- IATA: none; ICAO: none; FAA LID: 1V2;

Summary
- Airport type: Public
- Owner: Grant County
- Serves: Hyannis, Nebraska
- Elevation AMSL: 3,737 ft (1,139 m)
- Coordinates: 42°00′34″N 101°46′10″W﻿ / ﻿42.00944°N 101.76944°W
- Interactive map of Grant County Airport

Runways
| Direction | Length |  | Surface |
| ft | m |
| 17/35 | 3,975 | 1,212 | Asphalt |

Statistics (2023)
- Aircraft operations (year ending 6/27/2023): 1,825
- Source: Federal Aviation Administration

= Grant County Airport (Nebraska) =

Airport in Nebraska, United States

Grant County Airport is a county-owned, public-use airport in Grant County, Nebraska, United States. It is located one nautical mile (2 km) northwest of the central business district of Hyannis, Nebraska. This airport is included in the National Plan of Integrated Airport Systems for 2011–2015, which categorized it as a general aviation facility.

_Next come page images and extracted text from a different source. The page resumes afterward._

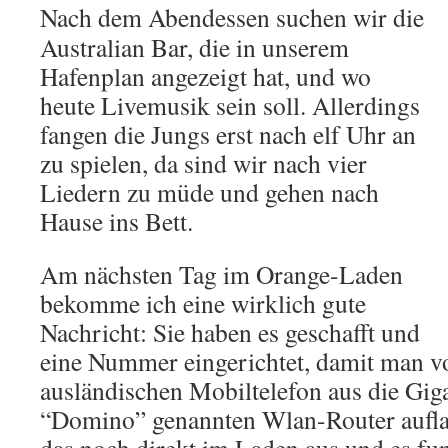
Nach dem Abendessen suchen wir die
Australian Bar, die in unserem
Hafenplan angezeigt hat, und wo
heute Livemusik sein soll. Allerdings
fangen die Jungs erst nach elf Uhr an
zu spielen, da sind wir nach vier
Liedern zu müde und gehen nach
Hause ins Bett.
Am nächsten Tag im Orange-Laden
bekomme ich eine wirklich gute
Nachricht: Sie haben es geschafft und
eine Nummer eingerichtet, damit man v
ausländischen Mobiltelefon aus die Gig
“Domino” genannten Wlan-Router aufla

== Facilities and aircraft ==
Grant County Airport covers an area of 88 acres (36 ha) at an elevation of 3,737 feet (1,139 m) above mean sea level. It has one runway designated 17/35 with an asphalt surface measuring 3,975 by 50 feet (1,212 x 15 m). For the 12-month period ending June 27, 2023, the airport had 1,825 general aviation aircraft operations, an average of 35 per week.